## Exercise instructions
In the forum thread on the Ez Dripper, how many drops does a single pump produce?

## Excerpted passage

# The Ez Dripper



## Alex (24/7/15)

ezcloud_company

The Ez Dripper is specifically designed to provide you the easiest way to refill your atomizer. Its mountable on any flat surface. You can also take out the bottle and carry it with you. Just one pump makes 5 to 12 drops. Don't drip and drive.

Reactions: Winner 4 | Funny 2 | Useful 1


----------



## Average vapor Joe (24/7/15)

When 


Alex said:


> ezcloud_company
> 
> The Ez Dripper is specifically designed to provide you the easiest way to refill your atomizer. Its mountable on any flat surface. You can also take out the bottle and carry it with you. Just one pump makes 5 to 12 drops. Don't drip and drive.



when I saw it I immediately thought "don't drip and drive"  
Seems legit tho but it also seems like you could just stick an innokin u can v2 on the mirror or even better...
GET A TANK

Reactions: Like 1


----------



## Dirge (24/7/15)

Hahaha. What the hell in the F...


----------



## zadiac (24/7/15)

I love my Pollux RDA more than all my other atomizers and the only reason I don't take it with me on the road, is because of the dripping. This can fix that little obstacle for me. I'm getting one. Now I can take my beloved Pollux with me on the road. Yeah baby!!


----------



## kev mac (24/7/15)

Alex said:


> ezcloud_company
> 
> The Ez Dripper is specifically designed to provide you the easiest way to refill your atomizer. Its mountable on any flat surface. You can also take out the bottle and carry it with you. Just one pump makes 5 to 12 drops. Don't drip and drive.



Is this for real? Not that one should but it's probably the reason people would get one.

Reactions: Like 1


----------



## Alex (24/7/15)

I think so @kev mac,
Pretty smart.


Sent from iPhone


----------

## Given material
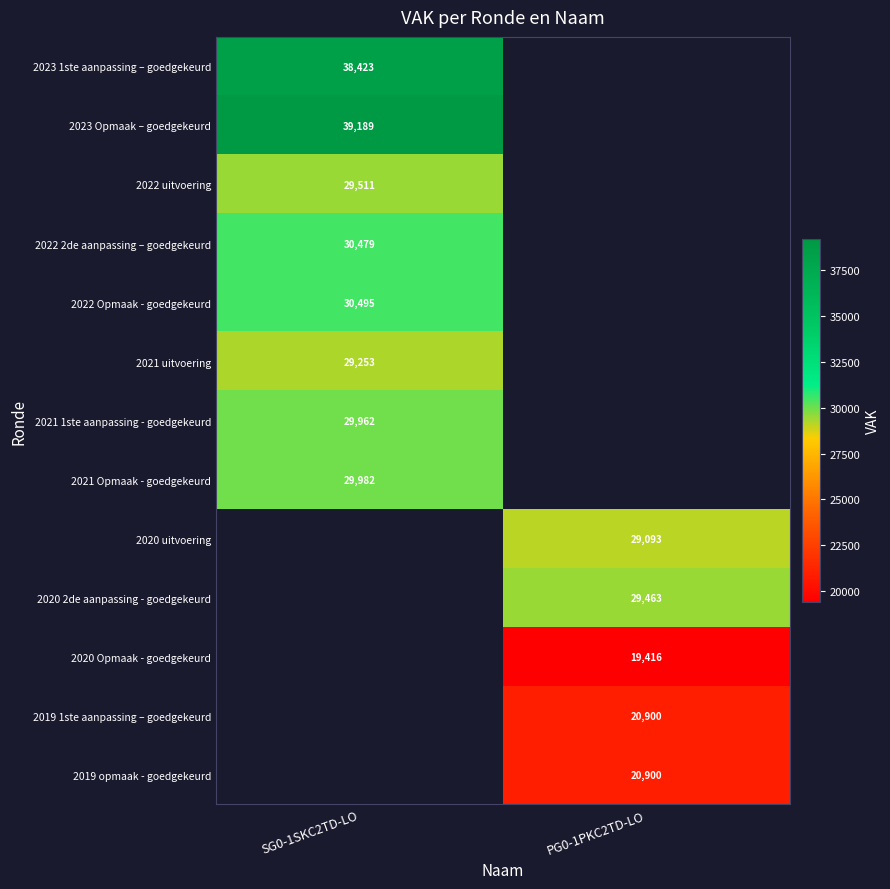

Is it true that 2020 2de aanpassing - goedgekeurd equals 19894 at PG0-1PKC2TD-LO?

False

## Written solution
One pump makes 5 to 12 drops.